WORK REQUIRED =>
In the mailing list message below, which date does the subject line give for the SG16 telecon?

ISOCPP sg16 List: Re: Agenda for the 2022-07-13 SG16 telecon; no official meeting

From: Corentin Jabot <corentinjabot_at_[hidden]>
Date: Sun, 10 Jul 2022 13:25:56 +0200

On Sun, Jul 10, 2022 at 8:37 AM Jens Maurer <Jens.Maurer_at_[hidden]> wrote:

> On 10/07/2022 00.03, Corentin Jabot wrote:
> >
> >
> > On Sat, Jul 9, 2022 at 9:03 PM Jens Maurer <Jens.Maurer_at_[hidden] <mailto:
> Jens.Maurer_at_[hidden]>> wrote:
>
> > Are there places other than identifiers where we can have UCNs
> > outside of char/string literals? If not, maybe we should massage
> > the grammar definition of _identifier_ instead of persisting
> > the handwaving in lex.phases p4.
> >
> >
> > The idea of doing it there, as we form preprocessor tokens, is that we
> don't want to
> > int i\N{SEMICOLON} to do something (I don't think implementers would
> like that).
>
> I don't understand. What does "do something" want to say?
> If we specify _identifier_ to accept any well-formed UCN
> and we then say that an _identifier_ containing a UCN
> for a basic character is ill-formed, that would seem
> to work.
>

I think I got what you are saying.

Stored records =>
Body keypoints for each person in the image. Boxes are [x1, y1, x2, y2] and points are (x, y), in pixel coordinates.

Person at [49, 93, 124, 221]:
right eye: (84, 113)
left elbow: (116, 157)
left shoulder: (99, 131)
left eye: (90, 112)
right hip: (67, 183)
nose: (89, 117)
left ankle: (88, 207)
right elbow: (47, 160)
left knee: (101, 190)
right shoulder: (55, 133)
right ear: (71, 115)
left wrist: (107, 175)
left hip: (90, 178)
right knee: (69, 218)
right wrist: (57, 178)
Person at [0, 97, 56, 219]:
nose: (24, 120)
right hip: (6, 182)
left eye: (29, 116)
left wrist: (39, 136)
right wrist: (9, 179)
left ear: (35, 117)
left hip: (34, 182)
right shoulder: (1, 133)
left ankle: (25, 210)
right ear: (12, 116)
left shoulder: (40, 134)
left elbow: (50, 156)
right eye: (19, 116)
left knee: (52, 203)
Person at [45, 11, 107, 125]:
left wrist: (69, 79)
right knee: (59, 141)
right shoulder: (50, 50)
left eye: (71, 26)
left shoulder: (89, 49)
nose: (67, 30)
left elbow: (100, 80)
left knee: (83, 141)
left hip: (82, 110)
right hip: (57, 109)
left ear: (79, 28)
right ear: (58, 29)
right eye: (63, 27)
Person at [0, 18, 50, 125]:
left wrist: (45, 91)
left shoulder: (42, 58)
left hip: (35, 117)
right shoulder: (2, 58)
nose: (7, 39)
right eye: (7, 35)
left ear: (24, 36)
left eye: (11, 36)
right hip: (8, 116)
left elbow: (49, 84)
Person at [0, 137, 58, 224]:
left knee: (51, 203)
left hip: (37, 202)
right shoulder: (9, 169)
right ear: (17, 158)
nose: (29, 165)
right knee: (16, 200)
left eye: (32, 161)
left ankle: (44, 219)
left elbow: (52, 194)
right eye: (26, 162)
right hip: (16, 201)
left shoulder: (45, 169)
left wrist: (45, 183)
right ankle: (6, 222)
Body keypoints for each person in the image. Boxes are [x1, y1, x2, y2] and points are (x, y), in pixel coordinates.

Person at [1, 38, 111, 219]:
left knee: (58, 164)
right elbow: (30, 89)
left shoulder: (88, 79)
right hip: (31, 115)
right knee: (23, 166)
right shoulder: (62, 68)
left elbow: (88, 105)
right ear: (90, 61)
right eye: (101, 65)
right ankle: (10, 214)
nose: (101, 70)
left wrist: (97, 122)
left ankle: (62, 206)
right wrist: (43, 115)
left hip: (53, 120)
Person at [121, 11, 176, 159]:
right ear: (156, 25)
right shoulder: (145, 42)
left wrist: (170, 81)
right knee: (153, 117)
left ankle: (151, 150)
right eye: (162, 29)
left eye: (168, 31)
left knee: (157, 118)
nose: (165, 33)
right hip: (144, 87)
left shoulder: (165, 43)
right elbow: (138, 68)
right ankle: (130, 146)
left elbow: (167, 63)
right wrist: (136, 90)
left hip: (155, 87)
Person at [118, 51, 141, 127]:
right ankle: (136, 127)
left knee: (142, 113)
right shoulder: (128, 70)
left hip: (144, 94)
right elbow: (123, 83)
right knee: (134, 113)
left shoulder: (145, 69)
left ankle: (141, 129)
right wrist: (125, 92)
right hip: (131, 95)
...
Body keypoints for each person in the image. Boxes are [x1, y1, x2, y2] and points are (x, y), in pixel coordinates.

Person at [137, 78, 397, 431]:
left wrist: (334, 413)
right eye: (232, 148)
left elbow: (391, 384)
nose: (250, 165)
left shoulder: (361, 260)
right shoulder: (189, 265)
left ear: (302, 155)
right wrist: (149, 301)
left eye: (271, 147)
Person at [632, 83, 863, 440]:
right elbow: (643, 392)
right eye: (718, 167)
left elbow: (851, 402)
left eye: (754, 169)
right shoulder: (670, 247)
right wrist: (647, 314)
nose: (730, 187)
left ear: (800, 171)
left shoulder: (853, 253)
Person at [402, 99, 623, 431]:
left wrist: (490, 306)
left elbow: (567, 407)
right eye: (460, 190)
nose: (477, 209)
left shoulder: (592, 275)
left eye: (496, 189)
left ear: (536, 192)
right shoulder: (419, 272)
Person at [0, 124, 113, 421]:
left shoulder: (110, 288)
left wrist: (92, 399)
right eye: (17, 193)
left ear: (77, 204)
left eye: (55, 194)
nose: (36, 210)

REPLY =>
2022-07-13